# Floating plants for SA tank



## Tomagorn (Apr 5, 2013)

My 29-g SA tank currently has low-light plants, Java Fern and Java moss, because it has only a single 24" HO T8 bulb. I would like to add a floating plant to give my angels further hiding places/playground. Suggestions?


----------



## Iggy Newcastle (May 15, 2012)

bump


----------



## oyster dog (Jul 2, 2013)

Duckweed and water lettuce are all surface floaters. Hornwort grows free-floating (cichlids can't uproot it) and it would serve the same purpose.


----------



## Deeda (Oct 12, 2012)

Another option would be Hygrophila corymbosa 'giant'. It is similar in appearance to Vallisneria and should do well with your lighting.


----------



## joemc (Sep 23, 2012)

I would recommend the following as good floating plants 
frogbit.... Limnobium laevigatum
Brazilian pennywort.... Hydrocotyle leucocephala
other reliable species include Ceratopteris, Riccia and Salvina


----------



## Tomagorn (Apr 5, 2013)

Thanks for the suggestions. The LFS sold me some water sprite which would have worked, except that I have too much surface current for the plant to stay still. Its moving around kept spooking the angels. Now it's in my 10-g tetra tank, and they love it.


----------

* **Supplied material**
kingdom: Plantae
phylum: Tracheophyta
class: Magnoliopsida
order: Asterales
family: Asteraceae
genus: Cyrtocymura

* **Task objective**
Reproduce the floating-plants thread from "Duckweed and water" through "(Oct 12, 2012)", substituting "Anacharis" for "Hornwort".

* **Answer to this problem**
Duckweed and water lettuce are all surface floaters. Anacharis grows free-floating (cichlids can't uproot it) and it would serve the same purpose.


----------



## Deeda (Oct 12, 2012)